Le mar­ché capi­ta­liste peut prendre de mul­tiples formes, il peut subir de mul­tiples limi­ta­tions liées au degré de concen­tra­tion du capi­tal : confondre ces limi­ta­tions avec des mesures socia­listes ou avec des condi­tions suf­fi­santes pour la réa­li­sa­tion du socia­lisme est une erreur grave. 
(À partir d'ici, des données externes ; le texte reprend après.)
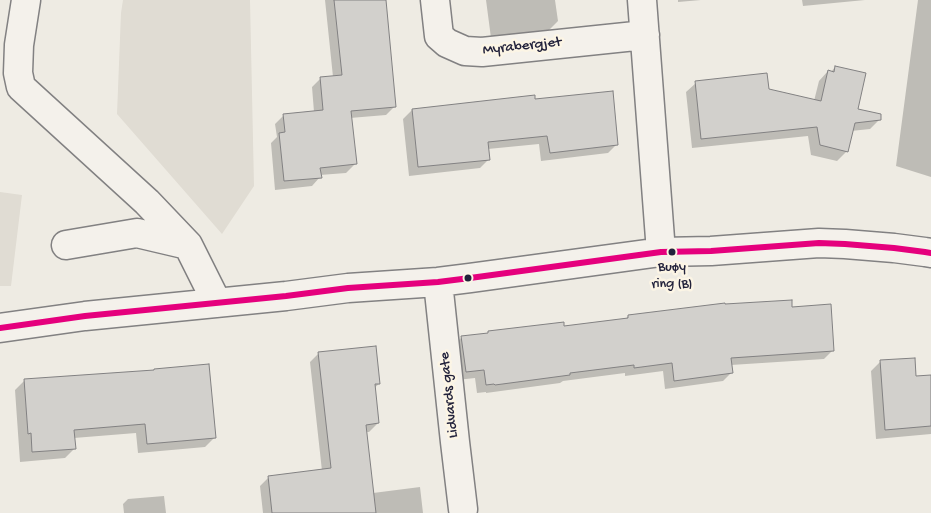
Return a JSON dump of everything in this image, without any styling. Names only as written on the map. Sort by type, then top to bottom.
[{"type":"street","points":[[26,0],[19,45],[18,73],[21,87],[147,202],[188,245],[217,303]]},
{"type":"street","name":"Myrabergjet","points":[[435,0],[439,36],[447,43],[465,51],[482,52],[645,35]]},
{"type":"street","points":[[642,0],[661,252]]},
{"type":"street","points":[[66,245],[137,233],[188,245]]},
{"type":"street","points":[[0,328],[85,316],[348,288],[438,282],[661,252],[731,250],[819,243],[894,248],[931,254]]},
{"type":"street","name":"Lidvards gate","points":[[438,282],[463,509]]},
{"type":"shaded area","points":[[123,0],[250,0],[254,186],[222,234],[117,114]]},
{"type":"shaded area","points":[[0,192],[22,195],[11,286],[0,286]]},
{"type":"building","points":[[334,0],[386,0],[396,107],[351,111],[357,164],[320,168],[322,178],[284,181],[279,133],[285,132],[283,114],[323,110],[320,77],[342,75]]},
{"type":"building","points":[[835,66],[866,73],[858,109],[881,114],[881,120],[855,123],[848,152],[820,145],[817,127],[701,139],[695,81],[767,73],[769,89],[821,101],[828,70],[834,72]]},
{"type":"building","points":[[613,91],[618,145],[550,153],[547,136],[488,142],[490,160],[418,167],[412,109],[535,95],[535,99]]},
{"type":"building","points":[[792,300],[792,307],[831,304],[834,351],[731,358],[733,373],[674,381],[672,363],[634,368],[634,365],[495,385],[486,385],[484,370],[466,372],[461,336],[564,322],[564,326],[628,318],[628,315],[725,303]]},
{"type":"building","points":[[376,346],[380,384],[375,384],[379,423],[366,425],[376,513],[272,513],[268,476],[331,468],[318,352]]},
{"type":"building","points":[[915,358],[916,376],[931,375],[931,426],[885,430],[880,360]]},
{"type":"building","points":[[209,364],[216,438],[147,444],[145,424],[74,430],[76,449],[32,452],[31,433],[28,434],[24,379],[154,370]]},
{"type":"transit line","points":[[0,328],[85,316],[348,288],[438,282],[661,252],[711,251],[819,243],[894,248],[931,253]]},
{"type":"place","name":"Buøy ring (B)","points":[[672,252]]}]
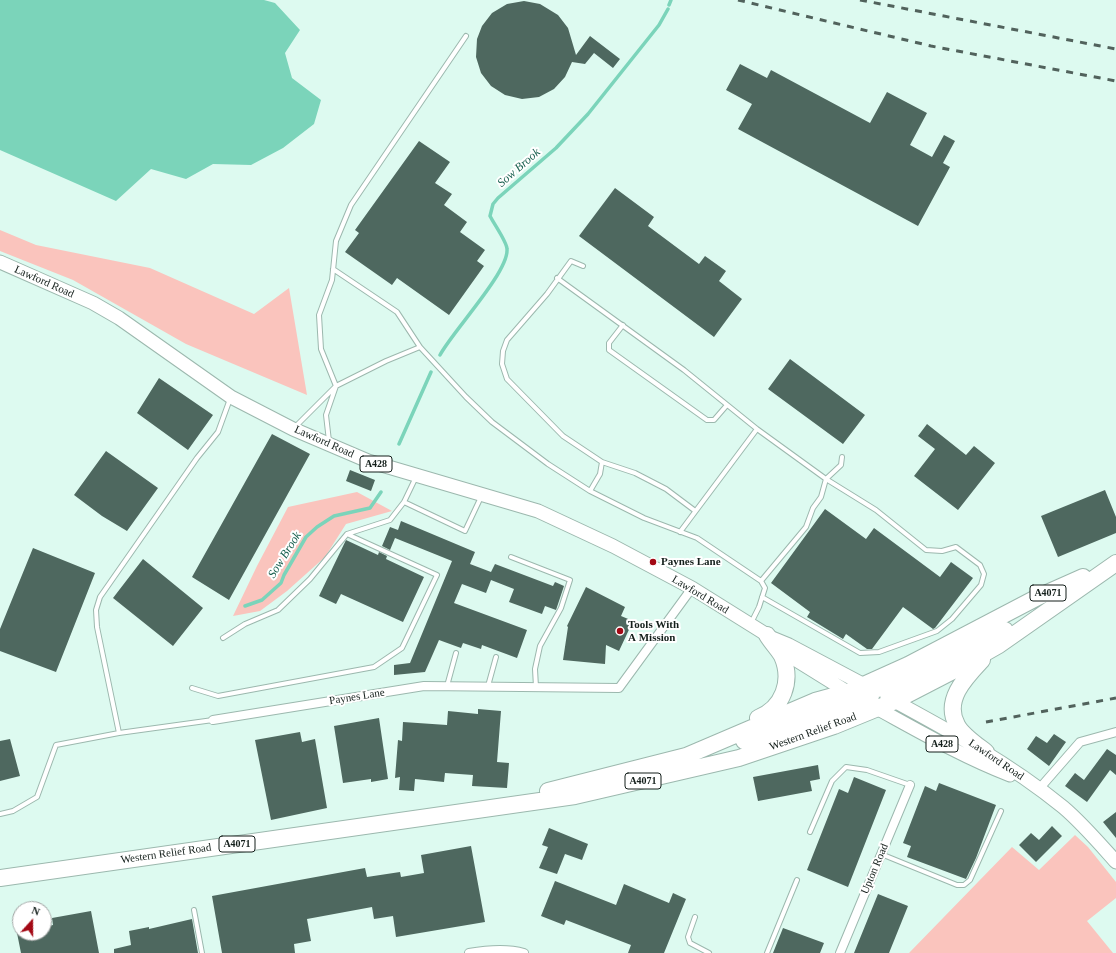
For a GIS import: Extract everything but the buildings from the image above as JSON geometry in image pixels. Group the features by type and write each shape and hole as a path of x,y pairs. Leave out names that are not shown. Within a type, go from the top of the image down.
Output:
{"highway":[{"name":"Western Relief Road","path":"475,810 633,768 686,756 815,701 869,696 955,670 992,649 1116,563"},
{"name":"Western Relief Road","path":"0,878 575,796 739,758 834,726 908,665 1038,597 1116,563"},
{"path":"869,696 896,685 1068,596"},
{"path":"686,756 717,734 768,714 781,700 787,681 786,672 782,656 769,637"},
{"path":"986,752 957,725 953,706 957,691 992,649"}],"main road":[{"name":"Lawford Road","path":"0,262 93,304 119,318 231,397 293,429 368,461 538,511 613,546 692,588 769,637 788,655 869,696 956,733 986,752 1064,808 1116,862"},
{"name":"Lawford Road","path":"769,637 789,645 869,696 904,725 980,763 1034,786"}],"street":[{"name":"Paynes Lane","path":"213,720 424,686 619,688 692,588"},
{"path":"1034,786 1080,742 1116,732"},
{"name":"Upton Road","path":"840,953 910,785"},
{"path":"469,953 486,950 518,951 524,953"}],"lane":[{"path":"330,446 326,415 336,386 320,349 319,315 332,280 336,241 351,205 466,36"},
{"path":"583,266 571,261 557,278 547,294 507,340 503,351 502,364 507,379 558,430 602,462 641,476 666,489 694,510"},
{"path":"333,269 397,312 420,347 466,397 492,422 548,464 590,491 644,518 698,538 761,581 765,588 759,607 750,624"},
{"path":"557,278 684,370 757,429 826,479 876,510 926,550 942,551 956,547 980,565 984,574 981,586 952,619 937,631 879,652 860,653 762,597"},
{"path":"623,325 609,343 609,350 707,420 714,420 727,405"},
{"path":"293,429 336,386 386,361 420,347"},
{"path":"119,733 97,627 96,610 100,597 196,458 218,432 231,397"},
{"path":"680,532 694,510 757,429"},
{"path":"761,581 806,527 812,508 821,497 826,479 841,465 842,457"},
{"path":"590,491 600,474 602,462"},
{"path":"222,638 245,624 278,610 310,579 347,534 390,520 404,502 416,476"},
{"path":"404,502 465,531 482,494"},
{"path":"192,688 218,696 366,669 374,667 402,648 437,575 347,534"},
{"path":"511,557 570,580 561,608 540,646 536,669 536,687"},
{"path":"447,686 456,653"},
{"path":"488,687 496,657"},
{"path":"0,814 12,811 37,797 56,745 119,733 213,720"},
{"path":"810,832 832,781 846,767 868,770 910,785"},
{"path":"881,854 957,885 964,885 970,880 1002,811"},
{"path":"767,953 797,880"},
{"path":"194,910 202,953"},
{"path":"695,918 688,937 690,943 710,953"}],"shaded area":[{"path":"0,0 264,0 275,3 300,30 285,53 292,78 321,100 314,124 283,148 251,165 213,164 186,179 151,169 116,201 0,150"},
{"path":"0,230 36,245 150,268 254,314 289,288 307,395 186,344 73,280 0,251"},
{"path":"357,492 392,511 346,524 325,557 287,591 260,611 233,616 288,507"},
{"path":"1075,835 1088,847 1116,882 1116,898 1087,921 1113,953 909,953 1012,847 1039,870"}],"waterway":[{"path":"669,5 671,0"},
{"name":"Sow Brook","path":"440,355 490,287 505,259 507,249 506,246 490,216 493,204 556,148 588,114 659,25 668,9"},
{"name":"Sow Brook","path":"399,444 431,372"},
{"name":"Sow Brook","path":"245,606 262,600 281,583 306,537 317,527 334,516 370,508 381,492"}],"railway":[{"path":"738,0 931,46 1116,81"},
{"path":"860,0 1116,49"},
{"path":"986,722 1116,698"}],"place":[{"name":"Paynes Lane","path":"653,562"},
{"name":"Tools With A Mission","path":"620,631"}]}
Ce qui, à nos yeux, appa­raît comme une expan­sion du capi­ta­lisme à tra­vers la concen­tra­tion éta­tique et l’al­té­ra­tion de la forme tra­di­tion­nelle du mar­ché semble être pour cer­tains un fait auto­ma­ti­que­ment posi­tif : « …la pra­tique crois­sante de l’in­ter­ven­tion­nisme d’É­tat appa­raît comme un hom­mage invo­lon­taire que le capi­tal rend au socia­lisme » (Man­del, Trai­té d’é­co­no­mie mar­xiste t. 3 p. 263).

Les limi­ta­tions appor­tées au mar­ché des biens de consom­ma­tion et de pro­duc­tion par le capi­ta­lisme à son stade le plus concen­tré ne défi­nissent en rien ce régime comme socia­liste dans la mesure où sub­siste la rela­tion capi­ta­liste fon­da­men­tale, l’ex­ploi­ta­tion sala­riale, le mar­ché de la force de travail.